▶ [Exercise aim]
Copy out the entries below exactly as they stand, but only from the line containing "ring tip: (14, 419)" through the line containing "pinky tip: (259, 279)".

▶ [Exercise input]
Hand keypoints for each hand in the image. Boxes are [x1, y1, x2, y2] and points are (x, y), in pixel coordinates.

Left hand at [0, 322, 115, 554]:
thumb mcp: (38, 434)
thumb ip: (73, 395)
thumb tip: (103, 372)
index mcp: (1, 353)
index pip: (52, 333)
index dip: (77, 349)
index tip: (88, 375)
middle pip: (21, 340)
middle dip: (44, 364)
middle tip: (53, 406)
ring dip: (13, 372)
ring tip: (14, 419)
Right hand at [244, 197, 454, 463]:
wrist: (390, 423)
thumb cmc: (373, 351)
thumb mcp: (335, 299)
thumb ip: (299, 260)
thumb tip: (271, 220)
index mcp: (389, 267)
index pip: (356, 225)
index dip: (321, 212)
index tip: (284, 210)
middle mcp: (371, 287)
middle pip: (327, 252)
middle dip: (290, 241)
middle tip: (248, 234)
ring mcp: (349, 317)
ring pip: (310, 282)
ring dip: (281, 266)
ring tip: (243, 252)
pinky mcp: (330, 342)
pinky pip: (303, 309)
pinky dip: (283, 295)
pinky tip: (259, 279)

* * *

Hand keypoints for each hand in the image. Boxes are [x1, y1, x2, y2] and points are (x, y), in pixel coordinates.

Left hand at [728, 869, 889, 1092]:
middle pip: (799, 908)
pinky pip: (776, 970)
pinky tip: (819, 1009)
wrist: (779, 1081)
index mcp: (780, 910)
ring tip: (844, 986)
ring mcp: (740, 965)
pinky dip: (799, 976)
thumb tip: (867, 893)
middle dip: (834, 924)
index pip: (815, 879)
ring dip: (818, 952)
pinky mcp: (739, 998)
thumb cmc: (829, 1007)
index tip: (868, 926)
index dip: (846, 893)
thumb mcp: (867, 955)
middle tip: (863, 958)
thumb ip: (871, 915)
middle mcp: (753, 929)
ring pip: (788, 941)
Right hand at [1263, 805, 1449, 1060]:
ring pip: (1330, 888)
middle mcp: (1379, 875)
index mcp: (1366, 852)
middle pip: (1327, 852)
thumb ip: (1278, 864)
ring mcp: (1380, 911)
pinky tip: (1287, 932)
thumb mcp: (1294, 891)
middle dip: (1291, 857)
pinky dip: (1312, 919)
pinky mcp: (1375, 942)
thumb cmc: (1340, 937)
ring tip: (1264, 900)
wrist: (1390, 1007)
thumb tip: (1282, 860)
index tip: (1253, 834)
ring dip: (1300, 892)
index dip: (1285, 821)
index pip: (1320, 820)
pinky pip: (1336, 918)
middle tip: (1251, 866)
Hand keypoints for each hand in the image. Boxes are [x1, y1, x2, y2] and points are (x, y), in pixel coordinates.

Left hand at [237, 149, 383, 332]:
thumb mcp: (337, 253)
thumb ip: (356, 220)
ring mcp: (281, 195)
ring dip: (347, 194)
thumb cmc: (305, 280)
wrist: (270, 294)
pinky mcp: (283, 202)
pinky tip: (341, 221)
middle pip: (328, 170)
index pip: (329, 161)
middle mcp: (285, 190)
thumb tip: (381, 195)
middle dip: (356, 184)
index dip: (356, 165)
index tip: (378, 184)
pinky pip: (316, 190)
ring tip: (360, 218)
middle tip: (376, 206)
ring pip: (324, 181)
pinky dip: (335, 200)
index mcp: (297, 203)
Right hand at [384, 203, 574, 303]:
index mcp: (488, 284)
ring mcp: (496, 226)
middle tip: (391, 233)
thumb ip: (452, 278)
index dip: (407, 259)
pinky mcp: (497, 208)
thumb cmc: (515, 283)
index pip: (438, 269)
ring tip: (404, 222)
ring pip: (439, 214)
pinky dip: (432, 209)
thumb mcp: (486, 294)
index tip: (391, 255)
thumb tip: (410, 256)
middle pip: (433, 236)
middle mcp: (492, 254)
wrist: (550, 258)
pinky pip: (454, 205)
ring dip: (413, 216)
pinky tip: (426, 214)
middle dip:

▶ [Result of the exercise]
ring tip: (14, 419)
Right hand at [244, 197, 454, 463]:
wrist: (390, 423)
thumb cmc: (373, 351)
thumb mcp: (335, 299)
thumb ip: (299, 260)
thumb tip: (271, 220)
index mcp: (389, 267)
index pip: (356, 225)
index dip: (321, 212)
index tip: (284, 210)
middle mcp: (371, 287)
middle pip: (327, 252)
middle dip: (290, 241)
middle tip: (248, 234)
ring mcp: (349, 317)
ring pip: (310, 282)
ring dip: (281, 266)
ring tip: (243, 252)
pinky mcp: (330, 342)
pinky pip: (303, 309)
pinky dip: (283, 295)
pinky tip: (259, 279)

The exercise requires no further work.